Currently, Washington's Shellfish Initiative is being used to begin minimizing regulatory oversight through "streamlining" the permit process in the name of "jobs" and "filter feeding." Taylor Shellfish's attorney wrote a letter to Kitsap County whose shoreline planner said could be considered a demand for a complete rewrite of the aquaculture section (read Kitsap Sun article here). The Governor's "Blue Ribbon Panel" on Ocean Acidification is being lead to believe "shellfish are critical to maintain clean water" when in fact it is clean water which is critical for shellfish (i.e., did shellfish clean Lake Washington's waters?).

Governor Gregoire with Bill Dewey,
Taylor Shellfish Government Relations

Using comments from NOAA to support the belief of no intrinsic harm is deeply flawed. NOAA, part of the Department of Commerce, is tasked with implementing the National Shellfish Initiative, not protecting Puget Sound's nearshore environment. If Mr. Griswold wishes Pierce County to use a Biological Opinion he should instead consider the US Fish and Wildlife* (USFWS) who is tasked with "Conserving the Nature of America."

The USFWS 2009 Biological Opinion had this to say:
If shellfish are present at "natural" levels, their filtering activities would not upset the balance of the intertidal food web. However, aquaculture species are mostly non-native, planted at high densities, and filter larger quantities of water (phytoplankton) than the native oysters. Therefore, they may have a competitive advantage and reduce available food for other planktivores. This may be a more significant issue in confined or isolated embayment [such as Burley Lagoon]. (page 124)
Areas with a higher degree of susceptability are primarily semi-enclosed tidal lagoons and estuaries with low-energy hydrodynamics features and are shallow in depth (Cranford et al. 2008, p. 5). Areas within the south Puget Sound action area would likely meet this description, and if aquaculture were present at sufficient densities, similar effects would be expected. (page 124)
Bed culture also affects the benthic community. Oyster bags are laid directly on the substrate over large areas of the intertidal shoreline covering the benthic community. (page 127) (click here)*The mission of the U.S. Fish and Wildlife Service is working with others to conserve, protect, and enhance fish, wildlife, plants, and their habitats for the continuing benefit of the American people.
Unpermitted Structures in Totten Inlet
Good for the benthic community?

Puget Sound's Shoreline Management Act was created to prevent the fragmentation of Puget Sound's near shore environment for all of its citizens. Aquaculture then was practiced as it had been for generations. Then, it was benign. Since then shoreline property owners have seen the changes in methods and have seen the fragmentation of tidelands and waters unfolding.
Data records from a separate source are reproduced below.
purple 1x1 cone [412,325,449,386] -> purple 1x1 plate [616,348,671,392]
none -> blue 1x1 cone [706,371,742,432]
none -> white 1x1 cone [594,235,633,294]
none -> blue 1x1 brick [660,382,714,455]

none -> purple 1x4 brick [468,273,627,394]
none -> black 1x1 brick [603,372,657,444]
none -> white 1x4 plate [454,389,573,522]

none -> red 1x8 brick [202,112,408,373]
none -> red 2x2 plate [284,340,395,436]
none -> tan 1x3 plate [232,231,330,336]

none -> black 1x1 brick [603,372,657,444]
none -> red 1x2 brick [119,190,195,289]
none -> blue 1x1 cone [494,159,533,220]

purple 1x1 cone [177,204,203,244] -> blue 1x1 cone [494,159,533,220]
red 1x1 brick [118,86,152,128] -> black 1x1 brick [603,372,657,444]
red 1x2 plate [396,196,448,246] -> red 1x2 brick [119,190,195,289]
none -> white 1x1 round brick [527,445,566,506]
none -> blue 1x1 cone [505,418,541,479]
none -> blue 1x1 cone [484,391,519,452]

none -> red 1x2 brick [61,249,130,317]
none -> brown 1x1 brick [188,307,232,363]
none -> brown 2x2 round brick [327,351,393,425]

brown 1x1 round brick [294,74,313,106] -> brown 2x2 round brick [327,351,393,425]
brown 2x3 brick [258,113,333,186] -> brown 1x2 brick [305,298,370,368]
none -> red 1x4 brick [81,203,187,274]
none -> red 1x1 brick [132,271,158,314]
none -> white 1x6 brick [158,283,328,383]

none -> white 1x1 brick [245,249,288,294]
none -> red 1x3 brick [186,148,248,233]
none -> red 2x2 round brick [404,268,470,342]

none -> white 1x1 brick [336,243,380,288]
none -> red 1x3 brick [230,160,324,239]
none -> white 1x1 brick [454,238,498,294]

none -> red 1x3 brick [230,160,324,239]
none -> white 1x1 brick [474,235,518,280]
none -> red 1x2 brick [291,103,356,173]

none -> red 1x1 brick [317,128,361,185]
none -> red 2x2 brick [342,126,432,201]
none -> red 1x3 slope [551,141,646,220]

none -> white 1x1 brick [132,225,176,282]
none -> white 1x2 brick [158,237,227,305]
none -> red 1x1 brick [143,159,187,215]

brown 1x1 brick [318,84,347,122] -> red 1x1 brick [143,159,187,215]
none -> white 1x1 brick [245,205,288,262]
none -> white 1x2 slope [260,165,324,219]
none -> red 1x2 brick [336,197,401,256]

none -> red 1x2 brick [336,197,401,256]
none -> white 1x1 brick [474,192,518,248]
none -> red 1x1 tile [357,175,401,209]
They, in fact, are the canary in the coal mine, and with others, are being heard as Pierce County and other counties update their Shoreline Master Programs.

These updates are critical to the future of Puget Sound and, if well written, will ensure future generations - no matter where they live - have a healthy Puget Sound to experience. Mr. Griswold will hopefully come to appreciate this point as more citizens submit comments.